Une belle exposition est actuellement accrochée sur les murs de l’Institut Cervantès d’Oran qui met à l’honneur, à travers des captures photographiques, l’ancienne cité, tout à la fois punique byzantine et romaine qu’est Tipasa.
Considéré en effet comme l’un des sites archéologiques les plus importants du littoral algérien, Tipasa a été inscrite en 1982, soit il y a plus d’une quarantaine années de cela, au patrimoine mondial de l’humanité grâce à son mausolée royal de Mauritanie (plus connu sous le nom de «Tombeau de la chrétienne»), cet monument funéraire imposant datant de plus de 2000 ans et situé dans la commune de Sidi Rached.
Présentée dimanche dernier, l’exposition, à laquelle ont pris part les archéologues Alejandro Queveno, chercheur à l’université madrilène de Compluense et son collègue algérien Rafif Khellaf, de l’université Morsli Abdellah de Tipasa, entre dans le cadre de ce qu’ils appellent «le projet Tipasa», financé par le ministère espagnol de la Culture et la fondation Palarq et dirigé par les universités respectives d’où proviennent les deux chercheurs, et ce, en collaboration avec le Conseil supérieur des recherches scientifiques espagnol et l’Institut Baléare des études en archéologie maritime.
Une initiative entreprise suite au constat que l’environnement de cette cité n’a pas été suffisamment exploré et qu’il est confronté aujourd’hui à grand risque de disparition, du fait, d’une part, à l’érosion marine qui affecte gravement les structures anciennes du littoral, et de l’autre, à une expansion urbanistique «qui a triplé la zone bâtie au cours de la dernière décennie».
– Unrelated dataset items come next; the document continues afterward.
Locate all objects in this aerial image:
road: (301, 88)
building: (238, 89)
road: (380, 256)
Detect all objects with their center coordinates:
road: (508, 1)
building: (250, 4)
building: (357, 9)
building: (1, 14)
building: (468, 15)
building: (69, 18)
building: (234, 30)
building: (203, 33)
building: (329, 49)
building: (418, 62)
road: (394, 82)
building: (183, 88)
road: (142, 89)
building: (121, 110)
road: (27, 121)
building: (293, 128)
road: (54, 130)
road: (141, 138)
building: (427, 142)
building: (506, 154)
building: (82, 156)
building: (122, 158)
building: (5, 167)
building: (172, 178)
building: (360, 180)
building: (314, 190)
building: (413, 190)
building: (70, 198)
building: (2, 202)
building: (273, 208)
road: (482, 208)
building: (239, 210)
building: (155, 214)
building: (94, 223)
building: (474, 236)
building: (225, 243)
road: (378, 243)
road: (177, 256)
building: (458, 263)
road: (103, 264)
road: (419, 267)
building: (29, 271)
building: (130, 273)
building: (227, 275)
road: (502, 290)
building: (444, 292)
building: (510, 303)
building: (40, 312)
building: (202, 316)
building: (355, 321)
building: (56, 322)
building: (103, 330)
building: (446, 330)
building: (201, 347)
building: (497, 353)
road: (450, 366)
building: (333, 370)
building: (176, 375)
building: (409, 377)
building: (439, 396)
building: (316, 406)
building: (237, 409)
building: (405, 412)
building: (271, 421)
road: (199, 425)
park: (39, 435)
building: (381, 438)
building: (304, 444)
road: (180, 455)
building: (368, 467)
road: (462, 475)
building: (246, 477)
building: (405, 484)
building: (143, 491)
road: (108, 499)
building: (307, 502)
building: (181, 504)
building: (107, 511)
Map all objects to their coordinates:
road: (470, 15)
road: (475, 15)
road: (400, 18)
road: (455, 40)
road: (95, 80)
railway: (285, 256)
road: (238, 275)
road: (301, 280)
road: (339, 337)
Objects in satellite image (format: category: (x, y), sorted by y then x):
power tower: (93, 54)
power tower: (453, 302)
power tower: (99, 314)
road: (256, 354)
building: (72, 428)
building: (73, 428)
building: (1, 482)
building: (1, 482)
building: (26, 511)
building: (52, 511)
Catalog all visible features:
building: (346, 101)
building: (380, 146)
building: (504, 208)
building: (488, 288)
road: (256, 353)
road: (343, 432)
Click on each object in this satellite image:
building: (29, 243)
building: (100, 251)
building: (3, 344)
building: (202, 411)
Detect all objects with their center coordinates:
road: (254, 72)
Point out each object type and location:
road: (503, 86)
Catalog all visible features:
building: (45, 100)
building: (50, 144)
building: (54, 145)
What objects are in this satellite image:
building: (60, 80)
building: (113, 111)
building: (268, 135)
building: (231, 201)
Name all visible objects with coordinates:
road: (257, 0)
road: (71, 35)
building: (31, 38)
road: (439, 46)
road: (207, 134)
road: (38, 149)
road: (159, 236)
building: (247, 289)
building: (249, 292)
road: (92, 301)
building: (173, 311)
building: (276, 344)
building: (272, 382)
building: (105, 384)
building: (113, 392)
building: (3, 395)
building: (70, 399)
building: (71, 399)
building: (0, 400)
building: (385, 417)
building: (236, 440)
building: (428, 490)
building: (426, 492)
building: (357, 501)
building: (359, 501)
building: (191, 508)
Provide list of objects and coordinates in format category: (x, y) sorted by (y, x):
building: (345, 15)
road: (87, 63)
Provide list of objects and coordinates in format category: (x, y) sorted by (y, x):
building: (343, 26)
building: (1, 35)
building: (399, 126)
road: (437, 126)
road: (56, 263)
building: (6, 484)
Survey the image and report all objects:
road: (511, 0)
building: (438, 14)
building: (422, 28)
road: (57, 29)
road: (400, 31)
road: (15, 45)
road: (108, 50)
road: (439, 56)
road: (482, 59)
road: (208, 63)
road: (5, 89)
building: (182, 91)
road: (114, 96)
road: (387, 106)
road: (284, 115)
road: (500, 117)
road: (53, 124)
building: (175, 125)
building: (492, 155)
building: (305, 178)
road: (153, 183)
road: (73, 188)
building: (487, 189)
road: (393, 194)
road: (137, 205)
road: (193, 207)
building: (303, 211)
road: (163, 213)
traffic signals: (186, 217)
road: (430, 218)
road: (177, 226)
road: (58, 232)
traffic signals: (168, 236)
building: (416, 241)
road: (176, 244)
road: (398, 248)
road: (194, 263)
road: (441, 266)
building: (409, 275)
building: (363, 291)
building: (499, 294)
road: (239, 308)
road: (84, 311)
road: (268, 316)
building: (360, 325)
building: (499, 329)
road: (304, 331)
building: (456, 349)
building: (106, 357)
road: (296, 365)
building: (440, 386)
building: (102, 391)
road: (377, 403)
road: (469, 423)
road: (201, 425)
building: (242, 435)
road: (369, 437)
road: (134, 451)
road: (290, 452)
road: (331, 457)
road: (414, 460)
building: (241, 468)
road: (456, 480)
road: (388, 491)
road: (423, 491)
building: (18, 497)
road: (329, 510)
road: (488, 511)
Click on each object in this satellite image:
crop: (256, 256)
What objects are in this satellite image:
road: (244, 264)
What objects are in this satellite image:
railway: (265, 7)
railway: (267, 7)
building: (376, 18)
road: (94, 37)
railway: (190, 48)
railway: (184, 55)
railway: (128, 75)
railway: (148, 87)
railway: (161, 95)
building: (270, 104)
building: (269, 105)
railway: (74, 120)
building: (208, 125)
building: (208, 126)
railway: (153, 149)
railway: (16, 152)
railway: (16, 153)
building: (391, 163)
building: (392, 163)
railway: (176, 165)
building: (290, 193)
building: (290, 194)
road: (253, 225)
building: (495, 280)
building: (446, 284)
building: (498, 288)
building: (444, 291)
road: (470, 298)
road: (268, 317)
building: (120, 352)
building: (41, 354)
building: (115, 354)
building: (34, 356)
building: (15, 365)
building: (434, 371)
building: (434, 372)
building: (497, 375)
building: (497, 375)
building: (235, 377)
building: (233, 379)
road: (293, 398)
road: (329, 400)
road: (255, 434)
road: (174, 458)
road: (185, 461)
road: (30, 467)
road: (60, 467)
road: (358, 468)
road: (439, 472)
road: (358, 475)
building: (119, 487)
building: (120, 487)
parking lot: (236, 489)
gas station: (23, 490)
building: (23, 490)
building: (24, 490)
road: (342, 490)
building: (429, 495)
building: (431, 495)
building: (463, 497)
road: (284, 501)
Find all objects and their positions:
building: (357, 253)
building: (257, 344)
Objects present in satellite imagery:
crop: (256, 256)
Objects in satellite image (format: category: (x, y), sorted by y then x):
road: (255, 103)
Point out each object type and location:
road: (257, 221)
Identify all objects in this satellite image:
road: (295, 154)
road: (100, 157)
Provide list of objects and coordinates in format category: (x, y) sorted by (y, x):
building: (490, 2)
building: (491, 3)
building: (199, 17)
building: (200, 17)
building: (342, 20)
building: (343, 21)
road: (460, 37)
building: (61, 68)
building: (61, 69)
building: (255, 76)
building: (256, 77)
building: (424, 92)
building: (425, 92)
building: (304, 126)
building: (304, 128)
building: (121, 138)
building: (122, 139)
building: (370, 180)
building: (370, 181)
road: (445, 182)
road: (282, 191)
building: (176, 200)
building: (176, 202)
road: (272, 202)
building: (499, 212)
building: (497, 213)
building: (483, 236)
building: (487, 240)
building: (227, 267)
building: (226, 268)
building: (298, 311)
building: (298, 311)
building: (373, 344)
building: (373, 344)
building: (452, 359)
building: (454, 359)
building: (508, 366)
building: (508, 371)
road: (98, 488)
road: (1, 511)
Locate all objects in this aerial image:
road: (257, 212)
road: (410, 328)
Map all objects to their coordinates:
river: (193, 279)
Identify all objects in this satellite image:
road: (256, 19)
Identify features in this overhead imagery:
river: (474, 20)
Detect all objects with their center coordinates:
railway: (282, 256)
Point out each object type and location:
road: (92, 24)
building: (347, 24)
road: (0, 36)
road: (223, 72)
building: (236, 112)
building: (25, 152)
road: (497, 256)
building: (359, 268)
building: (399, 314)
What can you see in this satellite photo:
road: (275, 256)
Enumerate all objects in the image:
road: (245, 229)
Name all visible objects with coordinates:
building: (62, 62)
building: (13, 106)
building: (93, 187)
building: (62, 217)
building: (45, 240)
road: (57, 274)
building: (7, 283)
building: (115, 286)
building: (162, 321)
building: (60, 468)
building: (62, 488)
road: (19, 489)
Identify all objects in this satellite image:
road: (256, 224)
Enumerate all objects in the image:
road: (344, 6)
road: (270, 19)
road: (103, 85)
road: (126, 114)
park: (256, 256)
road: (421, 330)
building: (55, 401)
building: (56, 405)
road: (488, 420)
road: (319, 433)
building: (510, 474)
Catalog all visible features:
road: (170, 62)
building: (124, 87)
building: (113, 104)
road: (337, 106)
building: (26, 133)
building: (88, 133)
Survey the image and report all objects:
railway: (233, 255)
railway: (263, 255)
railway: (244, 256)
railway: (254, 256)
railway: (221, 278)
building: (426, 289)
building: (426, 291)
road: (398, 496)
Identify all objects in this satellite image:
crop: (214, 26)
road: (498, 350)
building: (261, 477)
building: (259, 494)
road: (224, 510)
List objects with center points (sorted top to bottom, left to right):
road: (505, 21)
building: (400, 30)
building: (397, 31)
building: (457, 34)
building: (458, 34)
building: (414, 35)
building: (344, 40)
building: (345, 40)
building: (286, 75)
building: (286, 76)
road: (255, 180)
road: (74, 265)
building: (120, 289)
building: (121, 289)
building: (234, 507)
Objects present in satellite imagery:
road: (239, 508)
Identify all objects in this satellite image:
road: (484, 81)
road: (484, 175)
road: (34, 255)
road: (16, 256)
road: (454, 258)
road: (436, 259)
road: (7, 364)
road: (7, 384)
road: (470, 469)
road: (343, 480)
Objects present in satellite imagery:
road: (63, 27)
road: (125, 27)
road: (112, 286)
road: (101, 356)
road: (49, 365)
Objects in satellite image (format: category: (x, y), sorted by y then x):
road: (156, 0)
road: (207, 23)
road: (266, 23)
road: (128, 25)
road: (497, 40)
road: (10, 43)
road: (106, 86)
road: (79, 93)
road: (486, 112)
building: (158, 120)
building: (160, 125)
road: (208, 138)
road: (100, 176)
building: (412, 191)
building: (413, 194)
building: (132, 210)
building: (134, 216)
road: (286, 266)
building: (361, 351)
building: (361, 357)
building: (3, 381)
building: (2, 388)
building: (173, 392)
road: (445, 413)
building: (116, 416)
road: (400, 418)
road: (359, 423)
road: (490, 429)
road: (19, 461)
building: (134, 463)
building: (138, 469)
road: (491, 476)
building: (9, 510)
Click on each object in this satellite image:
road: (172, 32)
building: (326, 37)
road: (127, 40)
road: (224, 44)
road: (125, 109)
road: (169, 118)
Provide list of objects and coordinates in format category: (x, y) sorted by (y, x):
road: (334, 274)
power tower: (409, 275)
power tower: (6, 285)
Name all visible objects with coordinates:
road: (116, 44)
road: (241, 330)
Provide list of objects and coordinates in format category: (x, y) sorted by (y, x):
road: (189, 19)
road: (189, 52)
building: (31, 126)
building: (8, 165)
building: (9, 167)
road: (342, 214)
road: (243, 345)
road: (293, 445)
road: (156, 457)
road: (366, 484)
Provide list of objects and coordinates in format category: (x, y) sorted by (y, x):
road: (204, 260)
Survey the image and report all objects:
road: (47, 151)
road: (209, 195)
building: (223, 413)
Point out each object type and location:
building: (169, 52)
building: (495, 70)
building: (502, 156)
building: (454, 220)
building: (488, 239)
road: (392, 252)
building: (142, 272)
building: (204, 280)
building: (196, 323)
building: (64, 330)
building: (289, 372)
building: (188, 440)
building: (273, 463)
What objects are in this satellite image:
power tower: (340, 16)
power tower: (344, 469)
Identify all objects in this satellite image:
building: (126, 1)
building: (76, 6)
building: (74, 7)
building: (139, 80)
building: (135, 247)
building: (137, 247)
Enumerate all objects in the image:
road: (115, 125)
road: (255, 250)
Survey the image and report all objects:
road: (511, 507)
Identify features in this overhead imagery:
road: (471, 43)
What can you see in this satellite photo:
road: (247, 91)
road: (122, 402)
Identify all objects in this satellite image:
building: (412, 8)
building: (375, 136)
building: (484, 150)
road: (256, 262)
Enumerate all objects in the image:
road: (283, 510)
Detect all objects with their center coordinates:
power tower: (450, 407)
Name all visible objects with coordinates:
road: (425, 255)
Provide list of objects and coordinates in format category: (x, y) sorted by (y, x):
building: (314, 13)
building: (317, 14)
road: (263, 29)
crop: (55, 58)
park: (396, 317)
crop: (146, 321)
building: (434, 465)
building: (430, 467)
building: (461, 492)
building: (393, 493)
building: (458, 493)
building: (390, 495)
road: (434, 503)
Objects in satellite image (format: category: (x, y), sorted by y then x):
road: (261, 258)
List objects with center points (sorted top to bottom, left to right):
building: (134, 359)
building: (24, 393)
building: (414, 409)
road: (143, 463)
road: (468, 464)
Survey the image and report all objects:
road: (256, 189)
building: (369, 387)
Il y a aussi, à travers ce projet, une volonté de dénicher, ou tout au moins de dévoiler «l’héritage archéologique du territoire de Tipasa, tout en analysant les liens avec la péninsule ibérique», la région, en effet, aux dires des deux archéologues présents, «partage avec l’Espagne un héritage historique précieux et peu connu».
Il est d’ailleurs même annoncé qu’une carte archéologique complète de la région, actuellement en cours d’élaboration, soit bientôt dévoilée. Pour revenir au travail des deux archéologues, qui ont eu loisir à effectuer leurs recherches, durant l’année 2021, sur une bande de terre de 25 km allant de Tipasa jusqu’au site du Tombeau de la chrétienne, on apprend qu’ils ont eu recours à une combinaison entre la cartographie satellitaire la plus récente et la collecte de matériel ancien, principalement des poteries.
«La découverte de nombreuses amphores (récipients destinés au transport de denrées alimentaires) en provenance d’Espagne illustre, argue-t-on, le lien avec l’autre rive.» Natif de Cartagène, située dans une région (sud-est de l’Espagne) qui regarde vers l’Algérie, Alexandro Ceveno nous a confié que depuis son plus jeune âge, il se demandait toujours «ce qu’il pouvait bien y avoir en face ?»
«Il y avait donc déjà une curiosité personnelle et puis j’ai rencontré Rafik Khellaf avec qui je suis devenu très ami et on s’est dit ‘pourquoi, en tant qu’archéologues, n’essaye-t-on pas de développer ce type de relations, de travailler sur pans de vie archéologiques' ?»
Notons tout de même que Alexandro Ceveno connaissait déjà l’Algérie pour avoir travaillé, en tant que spécialiste en céramiques romaines, à la place des Martyrs d’Alger pendant que s’opéraient les fouilles archéologiques en parallèle à l’aménagement de l’extension de la ligne du métro. «J’adore l’Algérie, un pays que je trouve fascinant, avec un patrimoine incroyable.
On a beaucoup travaillé dans la région centre du pays, Alger, Tipasa, Cherchell, et j’aimerais beaucoup aller travailler plus vers l’Ouest, dans l’Oranie, une région qui a une tradition très forte avec l’Espagne», confie-t-il.